Electronics engineering source data

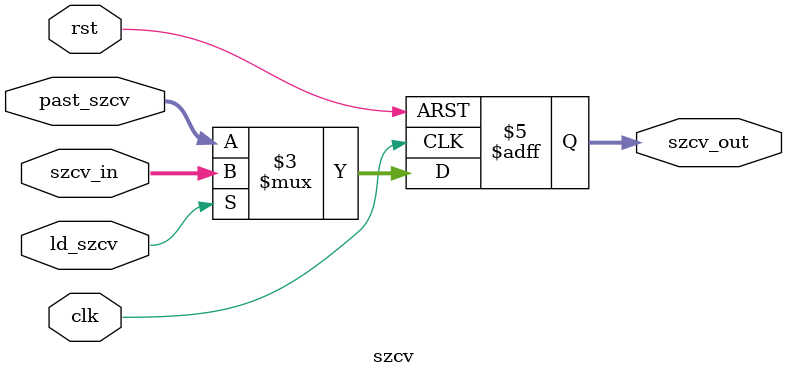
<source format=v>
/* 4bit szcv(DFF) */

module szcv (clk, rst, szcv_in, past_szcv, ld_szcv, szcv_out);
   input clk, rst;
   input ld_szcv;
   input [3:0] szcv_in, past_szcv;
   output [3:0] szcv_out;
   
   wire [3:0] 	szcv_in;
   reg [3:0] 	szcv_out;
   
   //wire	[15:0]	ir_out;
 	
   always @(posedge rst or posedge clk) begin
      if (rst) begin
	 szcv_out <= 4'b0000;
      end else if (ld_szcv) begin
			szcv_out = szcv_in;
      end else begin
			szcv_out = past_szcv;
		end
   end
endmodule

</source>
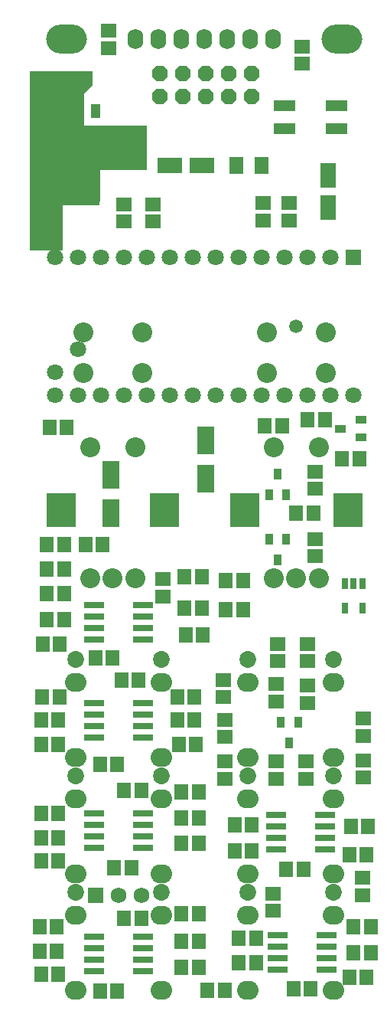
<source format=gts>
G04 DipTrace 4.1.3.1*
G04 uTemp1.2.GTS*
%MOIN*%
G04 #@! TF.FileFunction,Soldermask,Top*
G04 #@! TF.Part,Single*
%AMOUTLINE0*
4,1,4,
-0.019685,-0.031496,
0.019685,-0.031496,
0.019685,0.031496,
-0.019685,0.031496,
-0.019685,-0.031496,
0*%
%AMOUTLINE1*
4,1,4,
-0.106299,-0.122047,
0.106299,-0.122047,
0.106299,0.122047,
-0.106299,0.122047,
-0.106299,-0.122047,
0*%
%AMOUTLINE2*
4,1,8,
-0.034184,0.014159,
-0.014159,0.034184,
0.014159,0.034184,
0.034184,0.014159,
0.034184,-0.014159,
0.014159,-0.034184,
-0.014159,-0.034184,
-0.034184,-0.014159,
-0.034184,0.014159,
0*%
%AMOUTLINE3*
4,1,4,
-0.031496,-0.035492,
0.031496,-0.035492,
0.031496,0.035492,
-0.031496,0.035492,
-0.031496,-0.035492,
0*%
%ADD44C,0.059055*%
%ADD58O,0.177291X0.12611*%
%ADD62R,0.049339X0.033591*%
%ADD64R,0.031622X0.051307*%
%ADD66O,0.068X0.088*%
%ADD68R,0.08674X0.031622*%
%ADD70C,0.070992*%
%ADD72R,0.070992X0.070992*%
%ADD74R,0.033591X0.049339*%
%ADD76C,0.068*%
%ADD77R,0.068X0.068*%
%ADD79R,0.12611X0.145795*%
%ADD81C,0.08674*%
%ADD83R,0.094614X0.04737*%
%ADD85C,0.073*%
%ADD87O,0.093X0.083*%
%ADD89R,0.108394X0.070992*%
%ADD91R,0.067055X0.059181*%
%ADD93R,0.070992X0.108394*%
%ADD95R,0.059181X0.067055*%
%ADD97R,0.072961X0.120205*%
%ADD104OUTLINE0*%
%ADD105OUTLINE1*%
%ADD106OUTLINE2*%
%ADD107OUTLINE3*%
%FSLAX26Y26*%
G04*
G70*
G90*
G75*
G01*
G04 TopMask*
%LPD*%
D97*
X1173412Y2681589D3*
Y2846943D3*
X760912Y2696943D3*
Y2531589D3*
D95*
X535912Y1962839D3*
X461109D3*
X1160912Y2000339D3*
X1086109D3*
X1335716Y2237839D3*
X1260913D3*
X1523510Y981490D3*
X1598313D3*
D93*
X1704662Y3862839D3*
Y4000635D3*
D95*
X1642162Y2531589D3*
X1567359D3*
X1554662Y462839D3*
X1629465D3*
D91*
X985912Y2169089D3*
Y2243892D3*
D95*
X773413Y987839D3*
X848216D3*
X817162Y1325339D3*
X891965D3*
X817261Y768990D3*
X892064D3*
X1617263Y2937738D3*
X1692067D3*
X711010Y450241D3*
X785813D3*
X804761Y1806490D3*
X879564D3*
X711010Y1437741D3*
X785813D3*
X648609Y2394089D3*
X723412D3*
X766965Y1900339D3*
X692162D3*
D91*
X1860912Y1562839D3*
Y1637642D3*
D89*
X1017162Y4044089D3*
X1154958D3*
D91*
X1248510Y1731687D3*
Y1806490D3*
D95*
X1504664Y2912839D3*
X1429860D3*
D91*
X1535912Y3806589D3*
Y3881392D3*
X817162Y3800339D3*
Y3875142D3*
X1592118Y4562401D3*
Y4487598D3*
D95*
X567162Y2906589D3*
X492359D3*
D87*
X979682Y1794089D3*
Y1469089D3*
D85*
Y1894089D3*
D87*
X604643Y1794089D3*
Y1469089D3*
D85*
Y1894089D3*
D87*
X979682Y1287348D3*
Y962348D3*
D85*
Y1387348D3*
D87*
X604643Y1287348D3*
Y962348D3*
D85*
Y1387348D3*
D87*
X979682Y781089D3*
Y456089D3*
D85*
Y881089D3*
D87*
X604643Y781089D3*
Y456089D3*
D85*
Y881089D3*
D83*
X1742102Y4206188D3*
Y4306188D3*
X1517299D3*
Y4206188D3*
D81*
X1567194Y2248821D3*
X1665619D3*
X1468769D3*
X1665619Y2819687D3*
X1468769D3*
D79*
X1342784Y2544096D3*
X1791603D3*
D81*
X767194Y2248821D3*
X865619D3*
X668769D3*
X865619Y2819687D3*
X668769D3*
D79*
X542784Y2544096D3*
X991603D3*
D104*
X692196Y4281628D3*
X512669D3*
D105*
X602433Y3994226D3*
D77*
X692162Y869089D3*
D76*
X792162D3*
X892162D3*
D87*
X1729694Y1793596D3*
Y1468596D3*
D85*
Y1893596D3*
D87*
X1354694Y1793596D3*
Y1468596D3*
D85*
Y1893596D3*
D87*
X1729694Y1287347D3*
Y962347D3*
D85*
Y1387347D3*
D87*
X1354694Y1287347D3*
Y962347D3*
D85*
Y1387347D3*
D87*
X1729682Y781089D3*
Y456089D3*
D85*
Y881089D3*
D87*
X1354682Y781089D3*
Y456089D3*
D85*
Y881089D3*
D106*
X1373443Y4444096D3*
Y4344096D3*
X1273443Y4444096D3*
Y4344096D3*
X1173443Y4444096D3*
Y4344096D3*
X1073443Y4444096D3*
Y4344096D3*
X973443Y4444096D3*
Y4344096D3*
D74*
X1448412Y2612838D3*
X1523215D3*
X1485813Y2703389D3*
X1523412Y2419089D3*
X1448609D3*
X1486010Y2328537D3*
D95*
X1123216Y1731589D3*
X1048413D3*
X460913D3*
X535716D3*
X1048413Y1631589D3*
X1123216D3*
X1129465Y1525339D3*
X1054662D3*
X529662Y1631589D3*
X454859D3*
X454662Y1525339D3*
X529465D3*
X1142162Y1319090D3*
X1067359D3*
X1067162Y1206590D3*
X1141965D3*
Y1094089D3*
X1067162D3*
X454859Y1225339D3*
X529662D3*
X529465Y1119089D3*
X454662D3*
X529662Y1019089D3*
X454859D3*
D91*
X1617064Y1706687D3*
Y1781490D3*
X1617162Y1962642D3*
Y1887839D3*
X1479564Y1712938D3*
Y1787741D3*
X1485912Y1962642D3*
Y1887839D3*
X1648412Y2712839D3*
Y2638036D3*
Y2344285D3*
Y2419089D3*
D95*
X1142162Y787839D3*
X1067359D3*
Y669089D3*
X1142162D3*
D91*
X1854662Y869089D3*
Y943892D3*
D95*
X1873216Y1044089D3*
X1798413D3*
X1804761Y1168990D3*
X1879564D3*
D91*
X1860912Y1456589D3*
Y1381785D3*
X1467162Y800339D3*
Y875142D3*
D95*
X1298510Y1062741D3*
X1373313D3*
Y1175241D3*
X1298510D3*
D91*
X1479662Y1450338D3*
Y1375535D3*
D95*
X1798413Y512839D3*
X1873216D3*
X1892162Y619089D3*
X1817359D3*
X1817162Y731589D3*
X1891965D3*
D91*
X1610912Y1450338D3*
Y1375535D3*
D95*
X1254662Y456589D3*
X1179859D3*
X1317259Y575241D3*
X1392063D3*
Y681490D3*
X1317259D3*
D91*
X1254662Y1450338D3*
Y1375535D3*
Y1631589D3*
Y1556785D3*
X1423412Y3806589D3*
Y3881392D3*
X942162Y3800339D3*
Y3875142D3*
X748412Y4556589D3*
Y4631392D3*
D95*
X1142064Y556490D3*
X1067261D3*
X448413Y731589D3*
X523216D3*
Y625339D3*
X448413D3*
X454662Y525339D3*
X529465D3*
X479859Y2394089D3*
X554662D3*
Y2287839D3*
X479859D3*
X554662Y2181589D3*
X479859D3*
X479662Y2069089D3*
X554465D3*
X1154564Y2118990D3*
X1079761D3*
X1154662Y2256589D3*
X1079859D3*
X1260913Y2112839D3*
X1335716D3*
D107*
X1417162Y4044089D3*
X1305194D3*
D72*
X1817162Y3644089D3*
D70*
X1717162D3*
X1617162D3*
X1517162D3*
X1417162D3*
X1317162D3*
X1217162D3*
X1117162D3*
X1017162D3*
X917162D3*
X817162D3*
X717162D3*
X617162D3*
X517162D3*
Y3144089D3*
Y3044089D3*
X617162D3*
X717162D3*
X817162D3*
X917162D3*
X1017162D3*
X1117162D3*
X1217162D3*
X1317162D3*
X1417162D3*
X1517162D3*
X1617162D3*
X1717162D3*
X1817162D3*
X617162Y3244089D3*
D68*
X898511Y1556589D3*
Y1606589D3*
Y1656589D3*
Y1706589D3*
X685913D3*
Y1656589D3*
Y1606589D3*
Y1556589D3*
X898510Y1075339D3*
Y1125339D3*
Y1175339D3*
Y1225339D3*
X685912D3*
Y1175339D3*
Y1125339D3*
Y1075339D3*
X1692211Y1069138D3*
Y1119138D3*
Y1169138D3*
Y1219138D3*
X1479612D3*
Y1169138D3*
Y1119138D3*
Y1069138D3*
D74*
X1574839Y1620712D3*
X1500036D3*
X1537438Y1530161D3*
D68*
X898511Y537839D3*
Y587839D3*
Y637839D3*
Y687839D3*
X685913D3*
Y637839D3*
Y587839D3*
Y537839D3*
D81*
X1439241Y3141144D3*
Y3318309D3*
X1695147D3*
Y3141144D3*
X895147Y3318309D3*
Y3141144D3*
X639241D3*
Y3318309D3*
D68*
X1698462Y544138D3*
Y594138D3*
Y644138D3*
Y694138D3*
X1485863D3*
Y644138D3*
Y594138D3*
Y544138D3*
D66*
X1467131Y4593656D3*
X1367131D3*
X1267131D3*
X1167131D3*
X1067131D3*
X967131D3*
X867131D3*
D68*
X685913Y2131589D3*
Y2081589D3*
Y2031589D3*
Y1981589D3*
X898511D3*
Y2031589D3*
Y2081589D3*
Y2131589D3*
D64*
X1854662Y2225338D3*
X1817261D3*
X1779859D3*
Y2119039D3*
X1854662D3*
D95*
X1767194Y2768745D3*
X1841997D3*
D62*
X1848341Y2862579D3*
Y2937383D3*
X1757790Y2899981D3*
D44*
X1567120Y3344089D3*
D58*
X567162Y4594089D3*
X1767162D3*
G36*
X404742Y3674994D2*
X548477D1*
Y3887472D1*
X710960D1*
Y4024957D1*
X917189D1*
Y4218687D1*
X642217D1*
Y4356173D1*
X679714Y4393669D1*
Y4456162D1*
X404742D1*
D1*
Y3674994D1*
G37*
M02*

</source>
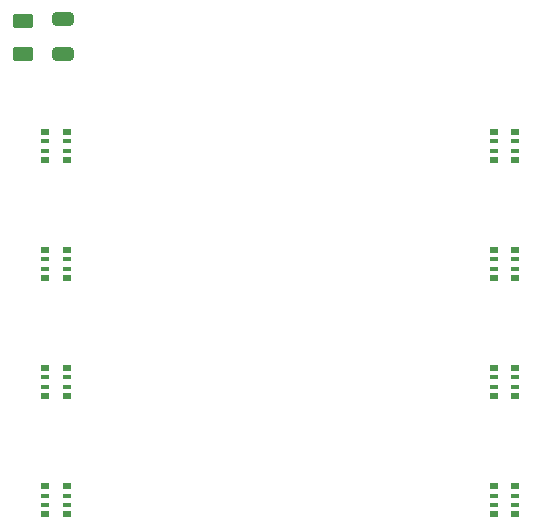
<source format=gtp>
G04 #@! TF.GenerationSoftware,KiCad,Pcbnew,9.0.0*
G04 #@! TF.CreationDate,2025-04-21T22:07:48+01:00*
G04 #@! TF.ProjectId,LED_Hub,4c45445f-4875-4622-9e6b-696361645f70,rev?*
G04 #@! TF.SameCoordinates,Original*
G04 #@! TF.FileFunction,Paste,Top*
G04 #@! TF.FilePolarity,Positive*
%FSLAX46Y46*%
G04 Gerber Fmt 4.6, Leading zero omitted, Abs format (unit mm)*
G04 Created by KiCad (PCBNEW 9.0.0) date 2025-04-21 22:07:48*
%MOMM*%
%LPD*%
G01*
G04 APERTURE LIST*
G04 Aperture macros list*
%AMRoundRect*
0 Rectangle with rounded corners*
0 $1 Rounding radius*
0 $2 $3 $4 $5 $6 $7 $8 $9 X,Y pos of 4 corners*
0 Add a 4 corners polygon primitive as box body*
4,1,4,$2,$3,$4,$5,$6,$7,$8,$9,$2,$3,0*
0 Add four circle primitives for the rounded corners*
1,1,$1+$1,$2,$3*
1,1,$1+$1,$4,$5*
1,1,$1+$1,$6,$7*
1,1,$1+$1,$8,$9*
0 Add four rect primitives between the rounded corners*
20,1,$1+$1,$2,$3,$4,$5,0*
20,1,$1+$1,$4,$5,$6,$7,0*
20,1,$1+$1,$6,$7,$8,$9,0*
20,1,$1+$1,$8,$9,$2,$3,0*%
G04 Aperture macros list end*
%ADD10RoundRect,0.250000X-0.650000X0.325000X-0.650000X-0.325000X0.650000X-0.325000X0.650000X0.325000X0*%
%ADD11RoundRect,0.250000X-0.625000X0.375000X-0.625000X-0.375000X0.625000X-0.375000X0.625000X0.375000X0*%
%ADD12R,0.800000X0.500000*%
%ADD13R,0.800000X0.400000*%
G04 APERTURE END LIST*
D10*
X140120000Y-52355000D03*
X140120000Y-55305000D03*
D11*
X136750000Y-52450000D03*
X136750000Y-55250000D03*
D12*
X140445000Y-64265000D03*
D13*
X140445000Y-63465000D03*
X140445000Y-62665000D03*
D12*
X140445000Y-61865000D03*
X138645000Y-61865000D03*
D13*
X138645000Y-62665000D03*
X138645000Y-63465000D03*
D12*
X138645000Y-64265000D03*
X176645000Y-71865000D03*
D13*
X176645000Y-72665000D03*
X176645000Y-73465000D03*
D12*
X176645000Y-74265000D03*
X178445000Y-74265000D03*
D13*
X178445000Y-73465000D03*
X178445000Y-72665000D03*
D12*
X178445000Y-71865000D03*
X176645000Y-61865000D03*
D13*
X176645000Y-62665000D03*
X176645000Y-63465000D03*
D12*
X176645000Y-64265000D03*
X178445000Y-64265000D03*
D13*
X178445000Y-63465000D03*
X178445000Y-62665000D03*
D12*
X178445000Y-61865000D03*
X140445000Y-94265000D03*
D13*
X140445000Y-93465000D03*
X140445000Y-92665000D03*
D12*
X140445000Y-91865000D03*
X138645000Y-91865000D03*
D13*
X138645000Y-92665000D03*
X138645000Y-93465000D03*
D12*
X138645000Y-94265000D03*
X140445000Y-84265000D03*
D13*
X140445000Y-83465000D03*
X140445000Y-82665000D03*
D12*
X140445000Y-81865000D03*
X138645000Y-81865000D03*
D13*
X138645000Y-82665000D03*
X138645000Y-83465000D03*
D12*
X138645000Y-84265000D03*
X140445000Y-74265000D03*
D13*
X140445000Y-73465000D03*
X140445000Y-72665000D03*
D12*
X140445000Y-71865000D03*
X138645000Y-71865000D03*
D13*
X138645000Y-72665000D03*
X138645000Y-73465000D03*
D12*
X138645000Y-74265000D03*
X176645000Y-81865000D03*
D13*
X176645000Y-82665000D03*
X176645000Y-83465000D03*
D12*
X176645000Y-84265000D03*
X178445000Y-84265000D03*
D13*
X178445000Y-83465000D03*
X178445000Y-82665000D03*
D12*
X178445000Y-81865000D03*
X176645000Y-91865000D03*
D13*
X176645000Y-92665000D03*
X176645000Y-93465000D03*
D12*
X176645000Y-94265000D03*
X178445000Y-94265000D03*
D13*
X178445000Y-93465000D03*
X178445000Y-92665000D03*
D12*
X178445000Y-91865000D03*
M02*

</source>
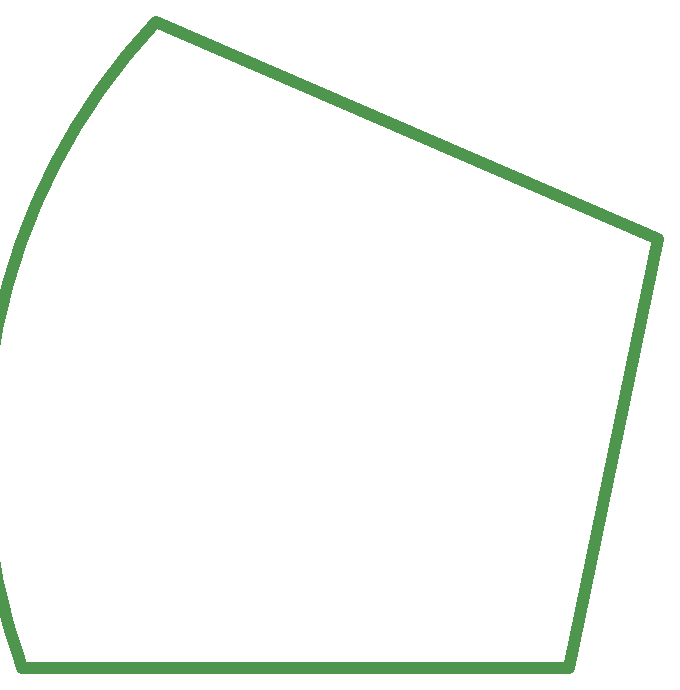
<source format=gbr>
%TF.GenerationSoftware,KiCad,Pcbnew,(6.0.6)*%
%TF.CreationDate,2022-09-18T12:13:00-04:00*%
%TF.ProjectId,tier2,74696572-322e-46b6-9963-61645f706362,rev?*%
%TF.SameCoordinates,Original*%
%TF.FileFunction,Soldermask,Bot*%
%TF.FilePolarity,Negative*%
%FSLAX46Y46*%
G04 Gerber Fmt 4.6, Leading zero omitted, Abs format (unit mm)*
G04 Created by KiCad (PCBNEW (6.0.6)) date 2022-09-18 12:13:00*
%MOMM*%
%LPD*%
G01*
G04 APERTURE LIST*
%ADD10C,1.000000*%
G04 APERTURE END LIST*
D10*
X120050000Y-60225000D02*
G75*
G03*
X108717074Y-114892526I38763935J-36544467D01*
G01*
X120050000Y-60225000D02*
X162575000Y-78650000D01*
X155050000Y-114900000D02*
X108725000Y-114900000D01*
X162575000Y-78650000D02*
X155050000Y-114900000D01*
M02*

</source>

JOB:
What the answer needs is every line from the data above with "corners" in it.

ANSWER BOX:
0 Rectangle with rounded corners*
0 $2 $3 $4 $5 $6 $7 $8 $9 X,Y pos of 4 corners*
0 Add a 4 corners polygon primitive as box body*
0 Add four circle primitives for the rounded corners*
0 Add four rect primitives between the rounded corners*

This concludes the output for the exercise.